Le Sacre du Printemps

roerich.jpg

Backdrop for the League of Composers’ production, Philadelphia, 1930.

Something for the vernal equinox. The painting is a stage design by artist, writer and theatre designer Nicholas Roerich (1874–1947) for an American production of Stravinsky’s Rite of Spring. Roerich designed the costumes and decor for the riotous Paris performance of 1913 and the Roerich Museum has a selection of designs for this and subsequent performances. Stravinsky’s fiercely primitive ballet has long been a favourite musical work of mine so it’s especially satisfying when one enthusiasm bleeds into another. I’ve noted before HP Lovecraft’s praise for Roerich’s paintings of whom he wrote in 1937:

There is something in his handling of perspective and atmosphere which to me suggests other dimensions and alien orders of being—or at least, the gateways leading to such.
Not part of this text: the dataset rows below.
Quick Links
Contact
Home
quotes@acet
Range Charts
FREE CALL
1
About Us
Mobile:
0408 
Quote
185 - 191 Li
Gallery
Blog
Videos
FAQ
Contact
Those fantastic carven stones in lonely upland deserts—those ominous, almost sentient, lines of jagged pinnacles—and above all, those curious cubical edifices clinging to precipitous slopes and edging upward to forbidden needle-like peaks!

Roerich is also mentioned in At the Mountains of Madness and some of his designs for the Rite—which are, after all, backdrops for a ritual sacrifice—might easily serve as a scene of Cthulhoid invocation. Writer Mike Jay has a fascinating piece about the artist which proposes that he should perhaps be given more credit for the origin of the Rite of Spring. He’s not the first to note that it was the stage designer who nurtured a lifelong passion for mysticism and esoteric ritual, not the composer.
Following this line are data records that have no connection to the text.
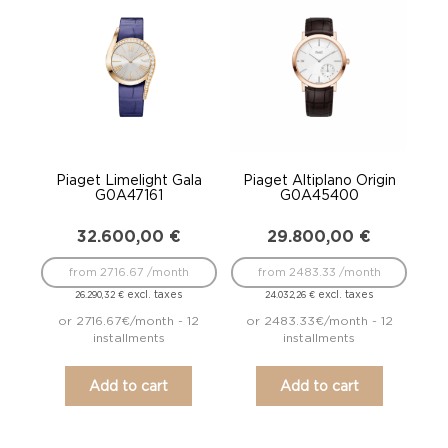
Piaget Limelight Gala
Piaget Altiplano Origin
G0A47161
G0A45400
32.600,00
€
29.800,00
€
from 2716.67 /month
from 2483.33 /month
excl. taxes
excl. taxes
26.290,32
€
24.032,26
€
or 2716.67€/month - 12
or 2483.33€/month - 12
installments
installments
Add to cart
Add to cart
Finally, some slightly more contemporary music: Can performing Vernal Equinox for the BBC in 1975.

Previously on { feuilleton }
HP Lovecraft’s favourite artists

5 thoughts on “Le Sacre du Printemps”

  1. The Vernal Equinox selection reminds me in some ways of an album by Electric Masada entitled, oddly enough, ‘At the Mountains of Madness.’

  2. Wiley: that Can performance isn’t them at their best, unfortunately. Everything great about Can pretty much ended around 1974 when singer Damo Suzuki left. By 1975 they were doing more and more jazzy noodling in that vein; when they’d started out their intention was to play music “like animals”.
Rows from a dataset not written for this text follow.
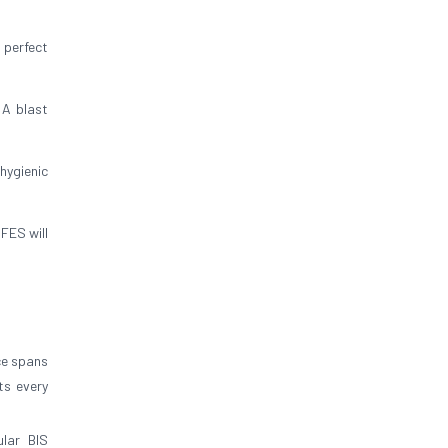
 perfect
 A blast
hygienic
FES will
ce spans
ts every
lar BIS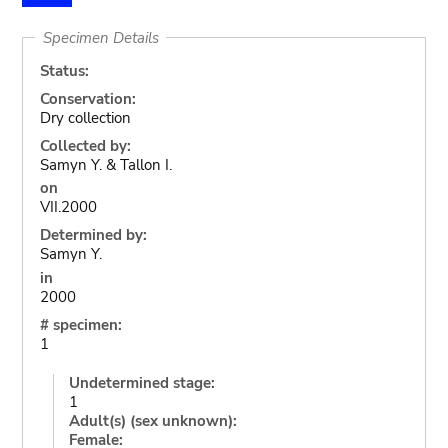
Specimen Details
Status:
Conservation:
Dry collection
Collected by:
Samyn Y. & Tallon I.
on
VII.2000
Determined by:
Samyn Y.
in
2000
# specimen:
1
Undetermined stage:
1
Adult(s) (sex unknown):
Female: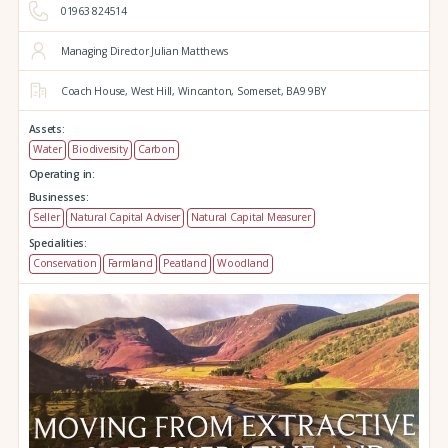
01963 824514
Managing Director Julian Matthews
Coach House,
West Hill,
Wincanton,
Somerset,
BA9 9BY
Assets:
Water
Biodiversity
Carbon
Operating in:
Businesses:
Seller
Natural Capital Adviser
Natural Capital Measurer
Specialities:
Conservation
Farmland
Peatland
Woodland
    I’ve not heard any of the Masada stuff although I seem to remember that title. Zorn is like Bill Laswell, he records too much to keep up with! The psychedelic band from the Sixties called HP Lovecraft had a song entitled At the Mountains of Madness. I think they were the first to use Lovecraft in that way.

  3. You should try Electric Masada, well, the work I mentioned at least, I don’t know, I am not that captivated by their other release. At the Mountains of Madness was an astonishingly psychotic yet masterful fusion of, shit, I guess wildly played Klezmer, hardcore jazz, improvised psychedelia, and parts that almost seem inspired by early industrial (though, I guess for a lot people who were old enough to fathom music when those earlier groups were new, they consider the first wave of industrial acts to be the only true industrial.) All played live in Russia I believe and no vox whatsoever, in other words perfect.